Таял снег, шумели ручьи, деревья распускали набухшие почки. Появились подснежники, расцвёл багульник. Оля скромно намекнула мне пойти за цветами. В этот день мы долго бродили по лесу, шутили, смеялись, порой забывая про цветы.

Уставшие, мы сели на один пенек так близко, что её льняные волосы коснулись моего плеча.

– Оля, вот уже весна, скоро сдадим экзамены, и я уеду на всё лето, подари мне что-нибудь на память о себе.

Она выбрала лучший цветок из своего букета и протянула мне.

– Вот, возьми…, – с нежностью сказала она и, смутившись, добавила: – Смотри, ведь он красный.

Я вспомнил чьи-то слова: «желтая роза – измена, красная роза – любовь» и взглянул на неё в упор.

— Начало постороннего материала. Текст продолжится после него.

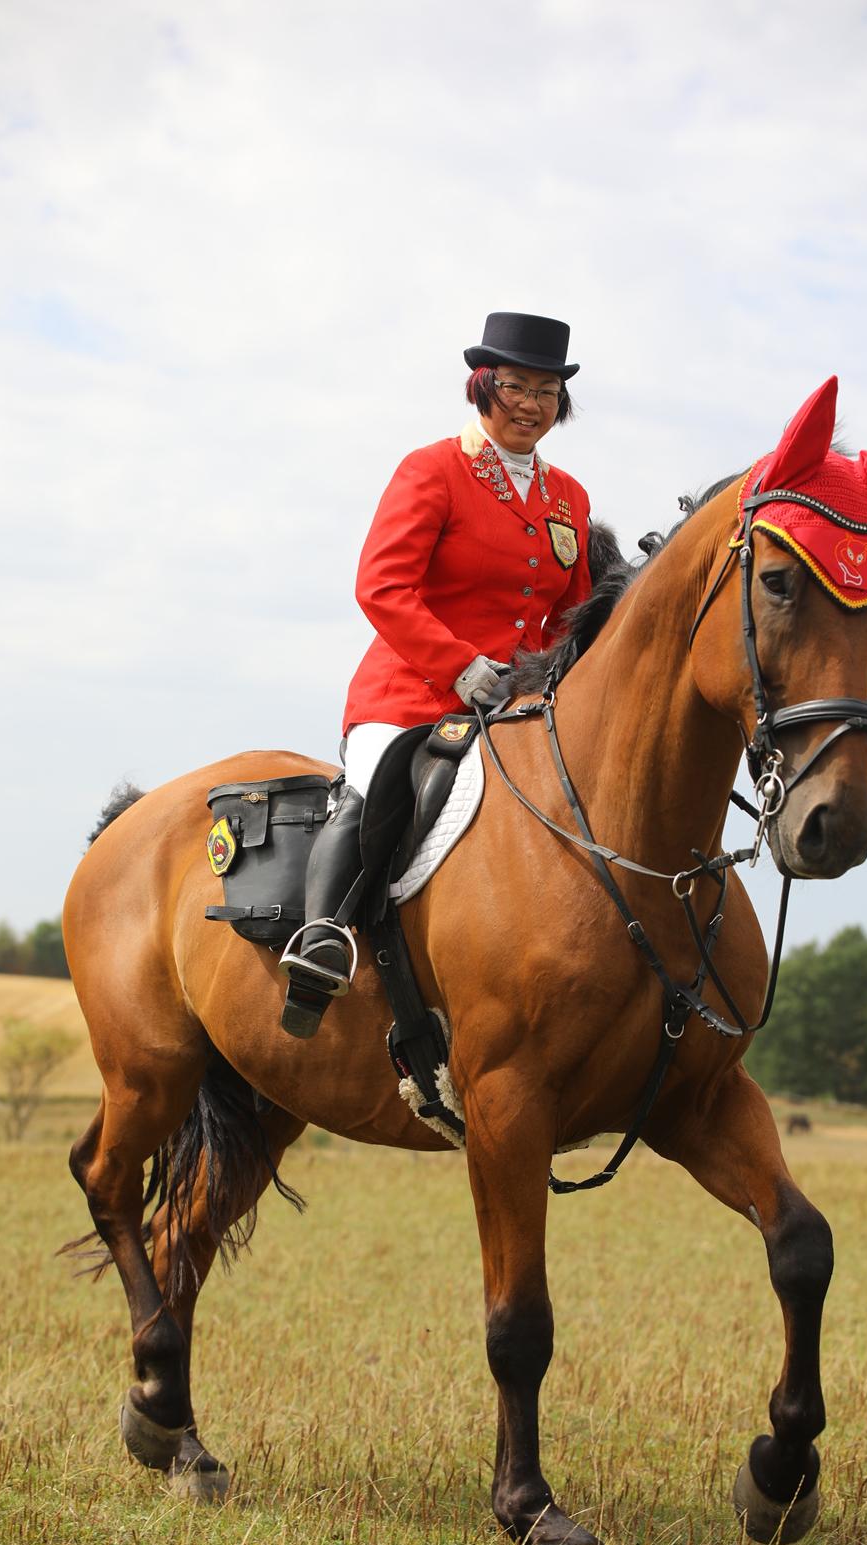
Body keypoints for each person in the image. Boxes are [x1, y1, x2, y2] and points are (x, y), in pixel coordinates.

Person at [279, 311, 593, 1038]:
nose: (529, 403)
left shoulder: (569, 498)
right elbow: (381, 587)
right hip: (412, 692)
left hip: (514, 705)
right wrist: (460, 666)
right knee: (375, 786)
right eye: (514, 385)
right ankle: (323, 937)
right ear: (481, 387)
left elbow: (572, 617)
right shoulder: (433, 469)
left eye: (546, 391)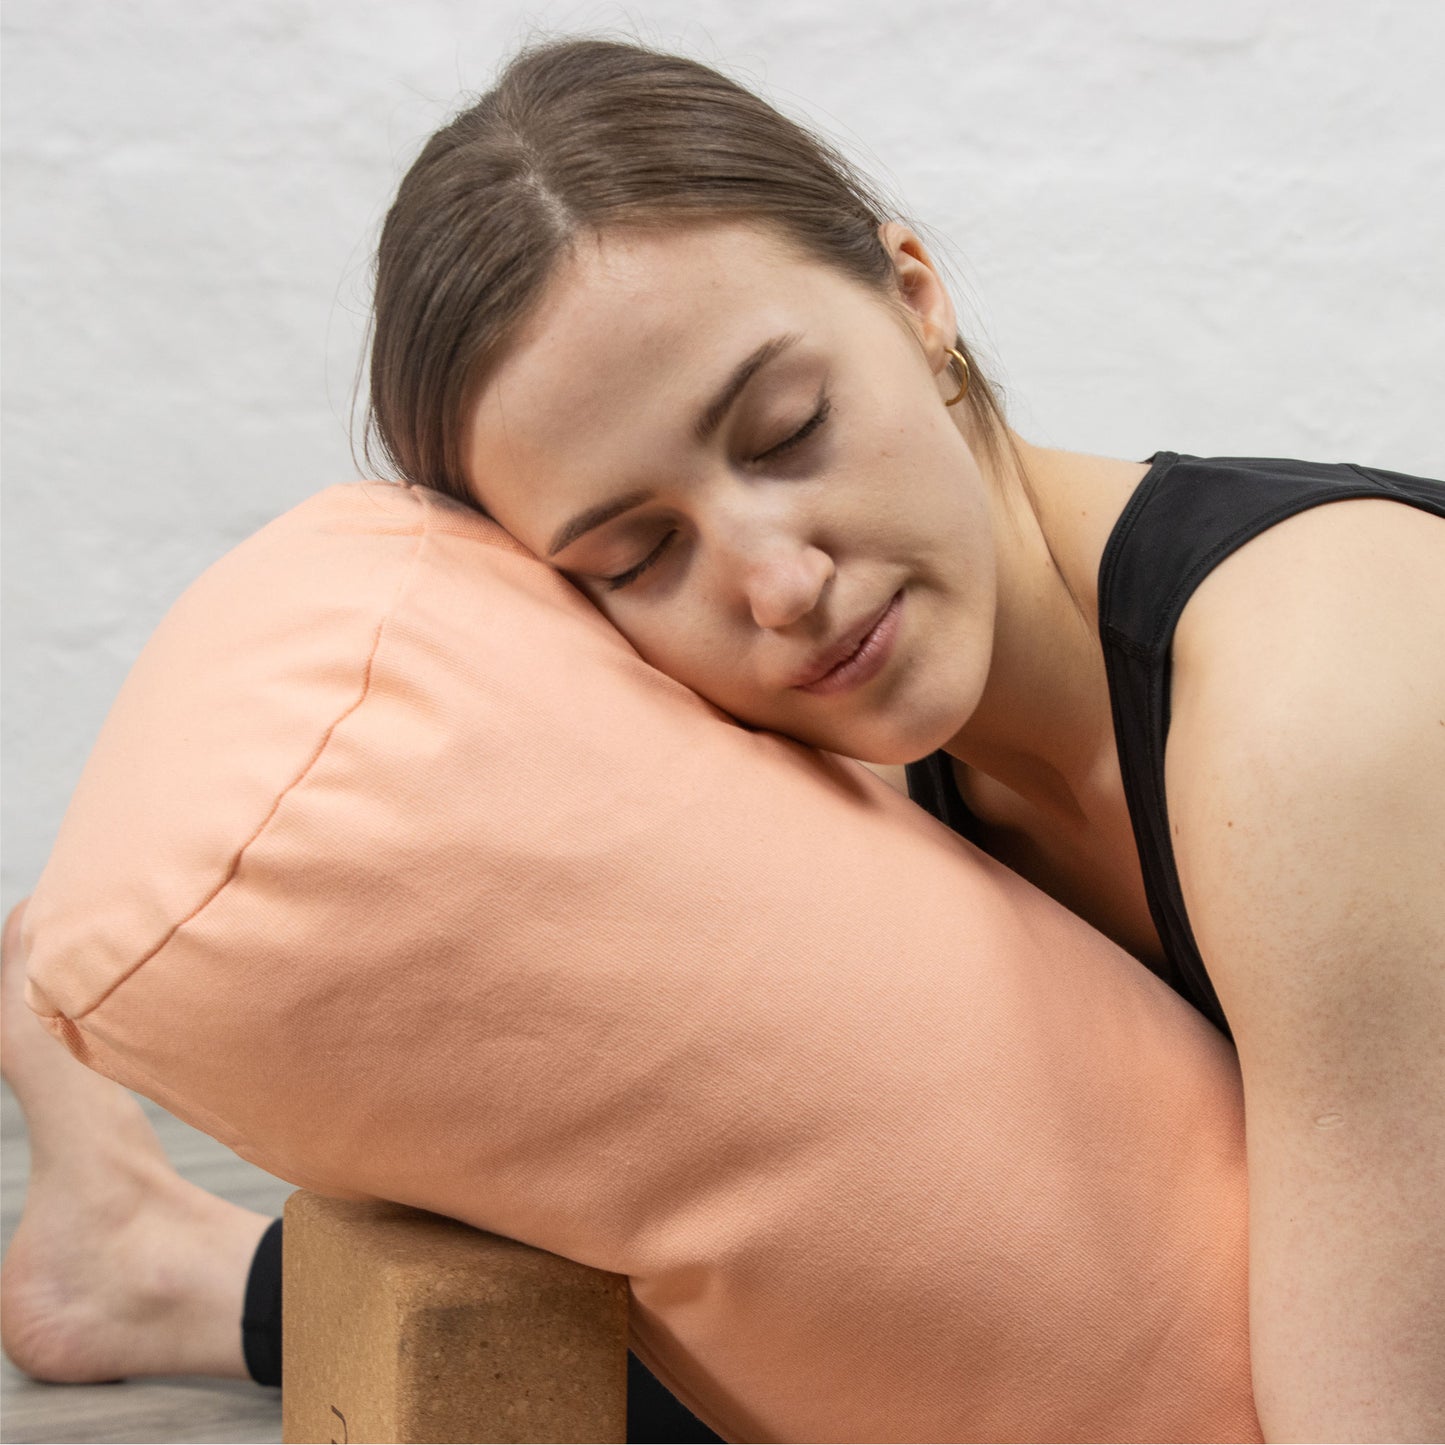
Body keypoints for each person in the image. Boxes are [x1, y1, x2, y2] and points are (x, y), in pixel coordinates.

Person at [4, 35, 1442, 1442]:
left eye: (786, 428)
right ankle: (151, 1263)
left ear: (915, 296)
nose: (777, 583)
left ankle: (158, 1266)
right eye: (637, 559)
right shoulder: (860, 786)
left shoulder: (1316, 696)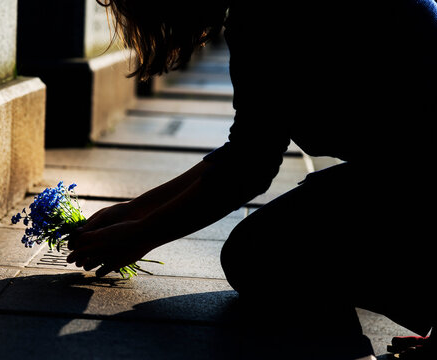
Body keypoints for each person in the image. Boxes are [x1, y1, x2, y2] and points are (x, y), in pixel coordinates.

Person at [67, 0, 436, 359]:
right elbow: (246, 152)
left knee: (260, 256)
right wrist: (135, 213)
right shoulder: (265, 13)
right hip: (407, 175)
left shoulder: (267, 18)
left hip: (416, 182)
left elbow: (247, 168)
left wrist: (140, 234)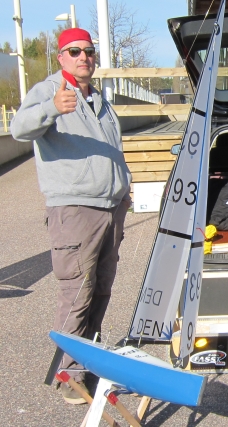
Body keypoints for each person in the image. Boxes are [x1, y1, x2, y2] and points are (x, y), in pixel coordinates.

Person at [11, 28, 131, 404]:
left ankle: (87, 365)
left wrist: (126, 189)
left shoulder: (99, 99)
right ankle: (70, 377)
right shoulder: (49, 91)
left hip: (111, 208)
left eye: (89, 52)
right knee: (76, 294)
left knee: (101, 290)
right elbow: (19, 129)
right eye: (75, 51)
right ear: (61, 57)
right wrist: (52, 108)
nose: (84, 57)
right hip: (75, 209)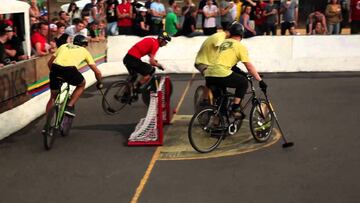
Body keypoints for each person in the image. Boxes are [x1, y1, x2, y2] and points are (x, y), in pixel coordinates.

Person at [204, 23, 267, 117]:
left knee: (222, 100)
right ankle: (235, 108)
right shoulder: (239, 46)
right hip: (220, 73)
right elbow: (249, 66)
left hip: (208, 74)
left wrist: (242, 73)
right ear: (241, 34)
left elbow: (231, 66)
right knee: (243, 83)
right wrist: (260, 80)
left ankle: (217, 125)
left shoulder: (222, 43)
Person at [45, 35, 102, 119]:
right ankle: (69, 106)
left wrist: (56, 74)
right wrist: (99, 82)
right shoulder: (84, 51)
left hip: (55, 69)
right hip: (69, 70)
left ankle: (47, 124)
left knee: (53, 97)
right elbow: (97, 72)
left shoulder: (63, 46)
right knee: (82, 84)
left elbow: (49, 63)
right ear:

Наши взгляды встретились.

Что-то милое, дорогое сердцу горело в её глазах. Не знаю, что было в моих, но Оля больше не выдержала:

– Митя! – прошептала она.

– Оля! – вырвалось у меня, и я прижал её маленькую головку с белокурыми локонами к своей груди.

Мы понимали друг друга без слов, и объяснения были лишними.

Мы обещали друг другу быть честными, однако не связывать себя ни в чем, учиться и учиться дальше.

Я открыл ей свою заветную мечту – быть лётчиком. Ей нравилась медицина.